# EXERCISE BRIEF
Begin at the line that has "state / province: Nunavut" and stop after the line that has "genus: Calceolaria". Reproduce only those lines of the records, with "collectors" changed to "collected by" and nothing else altered.

# TASK INPUT
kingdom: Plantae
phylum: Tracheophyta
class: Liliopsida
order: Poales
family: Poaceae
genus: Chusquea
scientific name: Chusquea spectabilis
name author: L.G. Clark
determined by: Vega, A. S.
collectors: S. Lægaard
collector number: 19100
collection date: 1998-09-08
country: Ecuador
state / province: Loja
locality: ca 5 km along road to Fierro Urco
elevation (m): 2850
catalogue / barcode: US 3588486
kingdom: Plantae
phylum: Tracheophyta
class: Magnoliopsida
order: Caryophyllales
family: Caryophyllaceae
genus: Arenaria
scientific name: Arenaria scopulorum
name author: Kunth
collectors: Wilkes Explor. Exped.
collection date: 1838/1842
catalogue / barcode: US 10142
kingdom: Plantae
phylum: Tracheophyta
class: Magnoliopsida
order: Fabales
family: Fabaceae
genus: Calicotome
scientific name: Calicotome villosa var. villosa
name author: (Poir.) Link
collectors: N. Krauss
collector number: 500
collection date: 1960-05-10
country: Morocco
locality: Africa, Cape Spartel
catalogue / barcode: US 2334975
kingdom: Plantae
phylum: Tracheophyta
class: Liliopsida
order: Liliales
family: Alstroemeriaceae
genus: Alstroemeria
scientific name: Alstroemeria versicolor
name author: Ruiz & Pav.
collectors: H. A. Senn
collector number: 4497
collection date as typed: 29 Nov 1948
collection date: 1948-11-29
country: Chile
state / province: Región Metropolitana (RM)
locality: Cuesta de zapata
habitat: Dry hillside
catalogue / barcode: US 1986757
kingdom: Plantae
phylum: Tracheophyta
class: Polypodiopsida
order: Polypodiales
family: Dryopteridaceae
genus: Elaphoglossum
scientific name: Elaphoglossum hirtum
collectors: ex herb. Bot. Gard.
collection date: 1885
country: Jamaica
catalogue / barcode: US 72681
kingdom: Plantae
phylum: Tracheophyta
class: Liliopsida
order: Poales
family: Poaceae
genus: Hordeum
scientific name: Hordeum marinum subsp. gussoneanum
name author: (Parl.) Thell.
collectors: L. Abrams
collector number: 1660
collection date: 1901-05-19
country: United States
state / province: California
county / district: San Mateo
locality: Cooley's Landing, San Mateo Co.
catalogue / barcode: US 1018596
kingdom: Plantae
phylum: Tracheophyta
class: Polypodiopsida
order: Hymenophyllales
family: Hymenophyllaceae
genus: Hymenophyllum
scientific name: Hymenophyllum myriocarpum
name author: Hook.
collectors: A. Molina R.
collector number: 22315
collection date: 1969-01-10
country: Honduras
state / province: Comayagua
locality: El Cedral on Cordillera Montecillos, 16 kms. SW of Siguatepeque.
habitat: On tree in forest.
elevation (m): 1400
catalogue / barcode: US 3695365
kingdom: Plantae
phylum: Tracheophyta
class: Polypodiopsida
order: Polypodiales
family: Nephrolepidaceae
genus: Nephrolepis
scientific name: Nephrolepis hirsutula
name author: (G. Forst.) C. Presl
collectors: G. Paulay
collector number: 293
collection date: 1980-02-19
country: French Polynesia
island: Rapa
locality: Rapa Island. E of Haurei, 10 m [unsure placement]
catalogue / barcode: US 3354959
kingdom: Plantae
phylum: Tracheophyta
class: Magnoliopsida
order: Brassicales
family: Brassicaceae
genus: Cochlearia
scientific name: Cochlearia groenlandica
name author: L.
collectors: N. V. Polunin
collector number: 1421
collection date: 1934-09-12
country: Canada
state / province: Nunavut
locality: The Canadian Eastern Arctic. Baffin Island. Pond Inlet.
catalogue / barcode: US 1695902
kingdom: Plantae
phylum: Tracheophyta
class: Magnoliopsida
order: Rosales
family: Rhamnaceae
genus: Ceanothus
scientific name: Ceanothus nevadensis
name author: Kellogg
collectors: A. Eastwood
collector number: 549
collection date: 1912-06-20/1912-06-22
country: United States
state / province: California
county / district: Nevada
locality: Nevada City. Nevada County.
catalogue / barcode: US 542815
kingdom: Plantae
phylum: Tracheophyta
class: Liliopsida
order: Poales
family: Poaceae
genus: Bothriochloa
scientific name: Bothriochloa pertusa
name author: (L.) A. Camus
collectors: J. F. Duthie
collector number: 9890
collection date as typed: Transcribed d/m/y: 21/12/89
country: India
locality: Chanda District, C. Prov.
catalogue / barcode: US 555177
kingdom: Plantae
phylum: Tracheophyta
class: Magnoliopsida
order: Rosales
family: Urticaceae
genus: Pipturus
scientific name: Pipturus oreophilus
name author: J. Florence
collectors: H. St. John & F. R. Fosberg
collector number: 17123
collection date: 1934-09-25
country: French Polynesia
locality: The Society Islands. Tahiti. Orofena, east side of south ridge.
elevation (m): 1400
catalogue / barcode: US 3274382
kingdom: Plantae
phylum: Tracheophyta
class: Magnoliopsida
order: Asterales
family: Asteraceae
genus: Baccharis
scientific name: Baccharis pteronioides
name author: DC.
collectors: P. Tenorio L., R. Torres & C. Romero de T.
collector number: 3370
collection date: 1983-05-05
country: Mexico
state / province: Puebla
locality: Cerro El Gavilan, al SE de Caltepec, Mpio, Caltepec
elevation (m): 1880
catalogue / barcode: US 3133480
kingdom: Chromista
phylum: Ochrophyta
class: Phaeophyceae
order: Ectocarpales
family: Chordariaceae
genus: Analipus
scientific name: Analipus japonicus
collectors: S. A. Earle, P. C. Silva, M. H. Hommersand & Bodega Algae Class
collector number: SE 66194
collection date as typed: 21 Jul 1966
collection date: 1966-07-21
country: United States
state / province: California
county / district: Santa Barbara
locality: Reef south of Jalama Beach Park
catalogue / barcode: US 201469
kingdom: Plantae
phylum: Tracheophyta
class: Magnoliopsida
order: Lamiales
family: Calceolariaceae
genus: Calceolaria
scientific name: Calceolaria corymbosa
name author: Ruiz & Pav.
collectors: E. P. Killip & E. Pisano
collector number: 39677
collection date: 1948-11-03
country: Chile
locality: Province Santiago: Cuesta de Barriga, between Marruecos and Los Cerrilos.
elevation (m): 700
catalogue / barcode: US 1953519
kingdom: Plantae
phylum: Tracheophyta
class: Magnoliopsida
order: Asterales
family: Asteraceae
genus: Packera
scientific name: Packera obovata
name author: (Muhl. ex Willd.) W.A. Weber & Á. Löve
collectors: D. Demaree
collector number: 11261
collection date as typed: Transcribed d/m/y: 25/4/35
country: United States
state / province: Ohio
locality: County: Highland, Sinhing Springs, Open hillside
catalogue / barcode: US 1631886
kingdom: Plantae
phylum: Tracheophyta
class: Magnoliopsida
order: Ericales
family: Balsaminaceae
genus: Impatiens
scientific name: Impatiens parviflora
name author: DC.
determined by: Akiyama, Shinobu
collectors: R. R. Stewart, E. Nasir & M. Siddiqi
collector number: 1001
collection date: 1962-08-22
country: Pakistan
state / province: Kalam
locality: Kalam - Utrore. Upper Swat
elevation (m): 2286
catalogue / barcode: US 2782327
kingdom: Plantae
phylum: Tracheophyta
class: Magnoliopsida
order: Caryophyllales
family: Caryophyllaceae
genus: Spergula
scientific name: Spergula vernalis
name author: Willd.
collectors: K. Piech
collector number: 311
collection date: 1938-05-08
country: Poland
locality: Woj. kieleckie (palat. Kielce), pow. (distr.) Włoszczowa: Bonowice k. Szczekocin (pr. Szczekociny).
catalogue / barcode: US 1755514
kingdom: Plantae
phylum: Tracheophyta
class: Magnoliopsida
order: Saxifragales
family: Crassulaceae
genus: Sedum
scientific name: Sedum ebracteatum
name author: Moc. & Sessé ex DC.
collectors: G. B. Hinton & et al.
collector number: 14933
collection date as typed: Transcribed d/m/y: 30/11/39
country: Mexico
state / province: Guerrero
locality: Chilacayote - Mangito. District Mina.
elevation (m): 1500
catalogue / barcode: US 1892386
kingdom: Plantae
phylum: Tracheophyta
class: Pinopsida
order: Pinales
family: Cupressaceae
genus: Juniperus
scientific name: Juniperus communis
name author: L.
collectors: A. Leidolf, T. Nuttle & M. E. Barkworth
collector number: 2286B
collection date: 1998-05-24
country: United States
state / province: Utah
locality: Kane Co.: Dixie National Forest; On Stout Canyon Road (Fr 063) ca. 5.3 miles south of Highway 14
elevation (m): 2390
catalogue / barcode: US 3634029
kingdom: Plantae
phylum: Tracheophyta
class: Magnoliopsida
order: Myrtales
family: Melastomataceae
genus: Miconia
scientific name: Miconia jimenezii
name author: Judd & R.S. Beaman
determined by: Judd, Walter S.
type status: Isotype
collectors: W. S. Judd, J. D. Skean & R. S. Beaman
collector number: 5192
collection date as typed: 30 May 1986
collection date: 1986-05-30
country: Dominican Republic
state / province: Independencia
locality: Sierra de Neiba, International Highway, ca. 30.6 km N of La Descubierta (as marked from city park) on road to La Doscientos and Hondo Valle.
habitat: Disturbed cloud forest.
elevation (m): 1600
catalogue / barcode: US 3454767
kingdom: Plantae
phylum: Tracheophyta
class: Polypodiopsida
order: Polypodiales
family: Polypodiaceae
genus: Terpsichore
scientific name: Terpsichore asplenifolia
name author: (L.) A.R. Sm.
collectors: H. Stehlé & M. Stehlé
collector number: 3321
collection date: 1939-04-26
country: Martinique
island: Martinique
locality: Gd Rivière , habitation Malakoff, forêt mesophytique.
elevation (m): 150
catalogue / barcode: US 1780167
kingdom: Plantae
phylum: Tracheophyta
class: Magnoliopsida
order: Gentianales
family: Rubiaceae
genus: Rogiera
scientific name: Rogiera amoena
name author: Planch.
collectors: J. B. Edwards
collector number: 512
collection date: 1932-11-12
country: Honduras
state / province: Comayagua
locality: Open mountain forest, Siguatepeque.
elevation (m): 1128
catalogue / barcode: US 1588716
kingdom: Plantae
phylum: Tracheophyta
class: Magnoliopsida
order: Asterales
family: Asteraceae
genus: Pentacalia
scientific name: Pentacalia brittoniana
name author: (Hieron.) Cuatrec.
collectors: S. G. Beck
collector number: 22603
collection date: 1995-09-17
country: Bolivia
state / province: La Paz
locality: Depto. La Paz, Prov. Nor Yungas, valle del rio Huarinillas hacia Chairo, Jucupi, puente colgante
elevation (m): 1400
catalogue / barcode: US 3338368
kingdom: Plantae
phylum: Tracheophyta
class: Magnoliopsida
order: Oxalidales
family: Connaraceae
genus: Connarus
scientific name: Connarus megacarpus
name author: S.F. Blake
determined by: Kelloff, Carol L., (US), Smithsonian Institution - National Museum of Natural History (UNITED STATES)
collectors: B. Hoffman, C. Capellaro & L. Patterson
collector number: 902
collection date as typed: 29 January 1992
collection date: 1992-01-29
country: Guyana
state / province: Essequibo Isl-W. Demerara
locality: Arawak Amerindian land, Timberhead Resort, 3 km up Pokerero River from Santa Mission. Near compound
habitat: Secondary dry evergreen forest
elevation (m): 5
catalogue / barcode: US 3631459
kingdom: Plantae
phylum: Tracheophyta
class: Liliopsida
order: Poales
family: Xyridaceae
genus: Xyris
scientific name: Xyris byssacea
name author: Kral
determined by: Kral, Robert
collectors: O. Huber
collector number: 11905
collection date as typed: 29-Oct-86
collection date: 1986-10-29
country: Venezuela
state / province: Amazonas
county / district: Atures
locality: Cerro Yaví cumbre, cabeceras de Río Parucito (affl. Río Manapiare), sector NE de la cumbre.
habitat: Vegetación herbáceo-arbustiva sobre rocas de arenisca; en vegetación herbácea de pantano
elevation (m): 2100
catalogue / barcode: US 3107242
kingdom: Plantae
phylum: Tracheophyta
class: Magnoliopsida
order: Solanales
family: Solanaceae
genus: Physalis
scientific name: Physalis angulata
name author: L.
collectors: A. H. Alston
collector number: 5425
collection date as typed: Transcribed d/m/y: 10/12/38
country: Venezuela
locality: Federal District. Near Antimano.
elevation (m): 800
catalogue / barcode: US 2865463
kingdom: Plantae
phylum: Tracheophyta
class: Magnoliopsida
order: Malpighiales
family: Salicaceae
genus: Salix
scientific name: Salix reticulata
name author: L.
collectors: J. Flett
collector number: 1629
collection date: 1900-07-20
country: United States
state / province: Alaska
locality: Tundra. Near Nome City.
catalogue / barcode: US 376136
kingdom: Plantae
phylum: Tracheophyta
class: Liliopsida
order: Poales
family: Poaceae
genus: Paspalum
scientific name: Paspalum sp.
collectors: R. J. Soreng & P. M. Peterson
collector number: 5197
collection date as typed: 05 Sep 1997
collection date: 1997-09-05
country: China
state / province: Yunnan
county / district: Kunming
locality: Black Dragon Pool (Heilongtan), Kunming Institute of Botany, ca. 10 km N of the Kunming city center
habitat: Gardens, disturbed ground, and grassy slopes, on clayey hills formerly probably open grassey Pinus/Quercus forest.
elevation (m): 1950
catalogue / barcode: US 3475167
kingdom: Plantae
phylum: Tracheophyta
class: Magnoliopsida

# RESPONSE TO THE TASK
state / province: Nunavut
locality: The Canadian Eastern Arctic. Baffin Island. Pond Inlet.
catalogue / barcode: US 1695902
kingdom: Plantae
phylum: Tracheophyta
class: Magnoliopsida
order: Rosales
family: Rhamnaceae
genus: Ceanothus
scientific name: Ceanothus nevadensis
name author: Kellogg
collected by: A. Eastwood
collector number: 549
collection date: 1912-06-20/1912-06-22
country: United States
state / province: California
county / district: Nevada
locality: Nevada City. Nevada County.
catalogue / barcode: US 542815
kingdom: Plantae
phylum: Tracheophyta
class: Liliopsida
order: Poales
family: Poaceae
genus: Bothriochloa
scientific name: Bothriochloa pertusa
name author: (L.) A. Camus
collected by: J. F. Duthie
collector number: 9890
collection date as typed: Transcribed d/m/y: 21/12/89
country: India
locality: Chanda District, C. Prov.
catalogue / barcode: US 555177
kingdom: Plantae
phylum: Tracheophyta
class: Magnoliopsida
order: Rosales
family: Urticaceae
genus: Pipturus
scientific name: Pipturus oreophilus
name author: J. Florence
collected by: H. St. John & F. R. Fosberg
collector number: 17123
collection date: 1934-09-25
country: French Polynesia
locality: The Society Islands. Tahiti. Orofena, east side of south ridge.
elevation (m): 1400
catalogue / barcode: US 3274382
kingdom: Plantae
phylum: Tracheophyta
class: Magnoliopsida
order: Asterales
family: Asteraceae
genus: Baccharis
scientific name: Baccharis pteronioides
name author: DC.
collected by: P. Tenorio L., R. Torres & C. Romero de T.
collector number: 3370
collection date: 1983-05-05
country: Mexico
state / province: Puebla
locality: Cerro El Gavilan, al SE de Caltepec, Mpio, Caltepec
elevation (m): 1880
catalogue / barcode: US 3133480
kingdom: Chromista
phylum: Ochrophyta
class: Phaeophyceae
order: Ectocarpales
family: Chordariaceae
genus: Analipus
scientific name: Analipus japonicus
collected by: S. A. Earle, P. C. Silva, M. H. Hommersand & Bodega Algae Class
collector number: SE 66194
collection date as typed: 21 Jul 1966
collection date: 1966-07-21
country: United States
state / province: California
county / district: Santa Barbara
locality: Reef south of Jalama Beach Park
catalogue / barcode: US 201469
kingdom: Plantae
phylum: Tracheophyta
class: Magnoliopsida
order: Lamiales
family: Calceolariaceae
genus: Calceolaria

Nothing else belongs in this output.